The authorization concepts vary from role-based access (RBAC) where authorizations are contained in roles that are assigned to users. Another concept are Access Control Lists (ACLs) where access is granted based on actions performed (read, write, change, delete etc) on an object (the data). LDAP directories work with groups. And some products have outsourced their authorization checks via XACML.
Changes to authorizations happen on a regular basis for various reasons. New features and products get implemented. Organizational structures change which influences the access to data and makes position-based security hard to implement, if your company re-organizes often. Users request more access. Sometimes this would only be needed temporarily, but why give up what one has. So role inflation is going on.
So far no-one has developed a tool that will allow to centrally administrate authorizations for a heterogeneous landscape and translate and provision these to your various backend systems. This would make authorization administration a lot easier and keep it consistent.
What does this mean for companies trying to implement a thorough authorization concept?
First and foremost I recommend that you start by analyzing what users access on a regular basis. You might have 1000s of web applications and hundreds of SAP systems, but you will be surprised how little functionality and how few different applications they access on a regular basis.

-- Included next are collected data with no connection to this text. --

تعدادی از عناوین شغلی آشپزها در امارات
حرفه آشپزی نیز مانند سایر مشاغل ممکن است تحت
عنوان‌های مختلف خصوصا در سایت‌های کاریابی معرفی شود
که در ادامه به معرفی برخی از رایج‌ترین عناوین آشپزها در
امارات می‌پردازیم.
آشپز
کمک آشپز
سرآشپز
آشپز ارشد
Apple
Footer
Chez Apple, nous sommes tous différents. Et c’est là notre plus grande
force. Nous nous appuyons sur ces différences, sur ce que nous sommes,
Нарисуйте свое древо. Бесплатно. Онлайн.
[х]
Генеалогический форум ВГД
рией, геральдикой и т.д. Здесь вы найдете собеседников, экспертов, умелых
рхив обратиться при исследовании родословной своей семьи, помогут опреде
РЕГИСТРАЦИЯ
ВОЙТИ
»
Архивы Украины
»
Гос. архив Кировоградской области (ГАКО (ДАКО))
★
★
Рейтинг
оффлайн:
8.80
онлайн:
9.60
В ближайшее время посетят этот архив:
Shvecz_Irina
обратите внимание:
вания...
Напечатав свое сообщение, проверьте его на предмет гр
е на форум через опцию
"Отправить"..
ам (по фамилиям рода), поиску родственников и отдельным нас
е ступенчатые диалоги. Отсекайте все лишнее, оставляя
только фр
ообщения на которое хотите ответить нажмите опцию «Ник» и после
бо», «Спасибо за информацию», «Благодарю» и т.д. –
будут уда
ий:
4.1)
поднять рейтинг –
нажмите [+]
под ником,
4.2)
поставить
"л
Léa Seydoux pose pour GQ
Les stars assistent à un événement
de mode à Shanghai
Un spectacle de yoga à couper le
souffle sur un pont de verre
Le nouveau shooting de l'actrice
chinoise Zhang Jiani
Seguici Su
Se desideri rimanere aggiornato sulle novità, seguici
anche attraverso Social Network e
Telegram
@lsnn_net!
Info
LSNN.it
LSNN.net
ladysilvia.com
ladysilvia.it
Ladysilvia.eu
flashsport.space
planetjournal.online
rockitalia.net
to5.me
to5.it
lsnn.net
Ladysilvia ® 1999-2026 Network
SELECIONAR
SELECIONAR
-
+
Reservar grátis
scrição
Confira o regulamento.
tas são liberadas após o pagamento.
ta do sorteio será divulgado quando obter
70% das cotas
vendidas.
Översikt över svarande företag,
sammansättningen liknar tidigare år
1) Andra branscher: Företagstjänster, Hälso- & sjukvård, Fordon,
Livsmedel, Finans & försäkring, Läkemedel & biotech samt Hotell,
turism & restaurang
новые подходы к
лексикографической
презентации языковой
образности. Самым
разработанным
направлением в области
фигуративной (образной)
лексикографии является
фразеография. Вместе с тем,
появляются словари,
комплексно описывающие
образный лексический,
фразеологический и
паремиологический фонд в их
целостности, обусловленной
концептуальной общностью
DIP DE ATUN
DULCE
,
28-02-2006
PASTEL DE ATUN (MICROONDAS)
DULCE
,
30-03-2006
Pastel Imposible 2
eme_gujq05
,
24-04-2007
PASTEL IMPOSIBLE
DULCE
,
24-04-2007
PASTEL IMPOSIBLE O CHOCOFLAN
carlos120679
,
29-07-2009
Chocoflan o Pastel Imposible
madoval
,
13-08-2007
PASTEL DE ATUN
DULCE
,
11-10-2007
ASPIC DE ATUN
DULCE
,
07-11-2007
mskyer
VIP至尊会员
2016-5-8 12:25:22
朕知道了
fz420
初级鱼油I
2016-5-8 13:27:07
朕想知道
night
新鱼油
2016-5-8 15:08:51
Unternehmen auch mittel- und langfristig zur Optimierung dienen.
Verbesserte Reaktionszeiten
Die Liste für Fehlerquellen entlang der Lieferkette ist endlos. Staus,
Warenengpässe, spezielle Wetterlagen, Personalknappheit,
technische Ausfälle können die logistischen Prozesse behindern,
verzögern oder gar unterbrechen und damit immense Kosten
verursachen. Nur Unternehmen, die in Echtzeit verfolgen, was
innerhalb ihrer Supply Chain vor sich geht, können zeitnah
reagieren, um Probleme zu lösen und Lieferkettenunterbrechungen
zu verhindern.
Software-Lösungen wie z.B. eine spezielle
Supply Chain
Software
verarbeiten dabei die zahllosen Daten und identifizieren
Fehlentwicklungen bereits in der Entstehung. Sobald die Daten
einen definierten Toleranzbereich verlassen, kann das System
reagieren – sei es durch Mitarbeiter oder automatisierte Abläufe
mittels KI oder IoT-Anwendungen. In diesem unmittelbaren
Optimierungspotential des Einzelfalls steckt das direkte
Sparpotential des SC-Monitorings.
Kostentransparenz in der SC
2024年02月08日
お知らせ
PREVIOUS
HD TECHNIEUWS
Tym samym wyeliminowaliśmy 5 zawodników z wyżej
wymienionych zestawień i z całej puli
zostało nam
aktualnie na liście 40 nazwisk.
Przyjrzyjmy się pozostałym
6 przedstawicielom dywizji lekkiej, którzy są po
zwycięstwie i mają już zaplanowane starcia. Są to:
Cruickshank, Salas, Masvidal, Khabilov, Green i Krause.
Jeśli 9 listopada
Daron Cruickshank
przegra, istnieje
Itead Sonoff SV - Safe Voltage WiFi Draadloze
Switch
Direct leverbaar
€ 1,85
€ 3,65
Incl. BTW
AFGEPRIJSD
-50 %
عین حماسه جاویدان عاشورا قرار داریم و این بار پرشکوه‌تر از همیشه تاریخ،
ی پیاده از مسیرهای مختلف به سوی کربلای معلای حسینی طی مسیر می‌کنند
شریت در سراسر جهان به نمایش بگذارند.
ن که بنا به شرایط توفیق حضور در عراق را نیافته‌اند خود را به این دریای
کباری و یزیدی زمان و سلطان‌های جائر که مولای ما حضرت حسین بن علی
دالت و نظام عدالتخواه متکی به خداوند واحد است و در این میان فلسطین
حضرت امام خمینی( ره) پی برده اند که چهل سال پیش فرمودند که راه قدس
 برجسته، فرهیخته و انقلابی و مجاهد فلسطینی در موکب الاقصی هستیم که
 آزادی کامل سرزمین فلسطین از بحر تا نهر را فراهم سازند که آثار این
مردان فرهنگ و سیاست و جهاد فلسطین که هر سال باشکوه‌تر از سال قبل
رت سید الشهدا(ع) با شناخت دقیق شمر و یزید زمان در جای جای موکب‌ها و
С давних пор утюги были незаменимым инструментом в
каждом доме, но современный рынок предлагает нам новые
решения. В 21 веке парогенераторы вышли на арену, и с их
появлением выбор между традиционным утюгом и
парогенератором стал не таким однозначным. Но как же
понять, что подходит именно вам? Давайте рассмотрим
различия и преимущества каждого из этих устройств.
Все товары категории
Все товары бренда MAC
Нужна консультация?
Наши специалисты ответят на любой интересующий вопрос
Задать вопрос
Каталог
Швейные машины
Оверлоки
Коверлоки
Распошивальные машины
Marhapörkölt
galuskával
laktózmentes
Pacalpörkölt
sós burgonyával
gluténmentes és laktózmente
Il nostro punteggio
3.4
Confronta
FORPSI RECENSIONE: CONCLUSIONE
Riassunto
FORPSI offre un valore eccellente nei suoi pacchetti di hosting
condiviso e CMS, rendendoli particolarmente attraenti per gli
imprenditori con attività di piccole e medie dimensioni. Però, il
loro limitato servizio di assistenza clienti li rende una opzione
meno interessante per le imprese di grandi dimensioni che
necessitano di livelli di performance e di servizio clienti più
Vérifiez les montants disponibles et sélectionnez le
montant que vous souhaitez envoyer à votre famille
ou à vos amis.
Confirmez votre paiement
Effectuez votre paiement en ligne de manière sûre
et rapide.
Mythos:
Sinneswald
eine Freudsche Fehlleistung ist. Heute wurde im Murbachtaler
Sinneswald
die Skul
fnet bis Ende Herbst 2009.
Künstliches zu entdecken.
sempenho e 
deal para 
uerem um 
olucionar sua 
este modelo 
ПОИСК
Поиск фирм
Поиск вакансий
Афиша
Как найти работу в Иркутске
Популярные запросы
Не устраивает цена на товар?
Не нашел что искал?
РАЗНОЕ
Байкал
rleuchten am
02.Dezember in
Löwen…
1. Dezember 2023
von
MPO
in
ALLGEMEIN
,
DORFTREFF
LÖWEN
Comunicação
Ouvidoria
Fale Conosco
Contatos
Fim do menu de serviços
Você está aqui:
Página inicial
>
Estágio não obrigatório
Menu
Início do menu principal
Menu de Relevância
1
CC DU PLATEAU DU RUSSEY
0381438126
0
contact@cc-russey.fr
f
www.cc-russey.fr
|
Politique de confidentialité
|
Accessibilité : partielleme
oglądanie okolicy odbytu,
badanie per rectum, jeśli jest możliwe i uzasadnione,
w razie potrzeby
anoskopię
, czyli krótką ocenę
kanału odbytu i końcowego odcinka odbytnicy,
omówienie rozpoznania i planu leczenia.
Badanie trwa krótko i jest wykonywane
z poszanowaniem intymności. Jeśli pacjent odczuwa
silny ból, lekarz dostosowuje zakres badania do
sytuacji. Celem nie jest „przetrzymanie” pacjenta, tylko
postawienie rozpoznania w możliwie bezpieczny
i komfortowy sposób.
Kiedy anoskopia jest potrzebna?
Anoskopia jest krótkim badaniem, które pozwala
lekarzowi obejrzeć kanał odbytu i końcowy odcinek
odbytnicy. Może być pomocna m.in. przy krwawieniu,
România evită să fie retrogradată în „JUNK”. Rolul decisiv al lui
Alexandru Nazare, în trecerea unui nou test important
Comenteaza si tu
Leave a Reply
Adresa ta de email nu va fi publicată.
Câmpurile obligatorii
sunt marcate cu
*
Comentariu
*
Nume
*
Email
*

So this means that you further have to analyze if there are authorizations that every user has to have, which could be grouped into a larger container for “Everyone” so to speak. And which are the different access rights that can be grouped by job families. To be able to do this properly you have to find out, which role concepts are supported and which are the grouping mechanisms usually referred to as Business Roles or composite roles.
You also have to train your security administrators in a lot if not all of the above mentioned authorization concepts to be able to cover security holistically.
You have to have key-users that set up the authorizations for each application. These are a unique set of employees that know the applications as well as the authorization mechanisms within an application. The knowledge of the application is key, because it is the combination of functionality and organizational data that will be put into an authorization. This is usually not known by security administrators.
To avoid segregation of duties (SoD) issues the implementation of a governance, risk and compliance product will help. This absolutely should come with a pre-defined set of SoD issues. Make sure to ask for industry specific content, but be prepared to add your own unique SoD rules. Every company has a set of home-grown reports including data that is only deemed business critical by this specific company.
Workflow support is helpful to share the responsibility for access rights, but you have to make sure that all necessary workflow participants are trained in authorizations so that they know what they have to make a decision on.
Lastly to keep the role inflation at bay access re-certification on a regular basis is key. Otherwise the users will just aggregate way too many authorizations over time.
It might be worth while exploring security intelligence products to help analyze your user and role landscape and to reduce role inflation. You might be surprised how many users never log on and could be locked right away or how many roles are identical, which are ideal candidates for cleansing. Also often found are roles without any content, which are a clear candidate for immediate deletion. Users without any role assignment are a puzzle too. If they don’t have any authorizations, why do they have to be in a system. You have to check users with way too many authorizations. Is this really necessary and if so why? Role mining might help with the creation of roles from users with similar tasks.
However, you have to be prepared to live with many different authorization concepts and with many roles. But with the above mentioned recommendations, it should become manageable.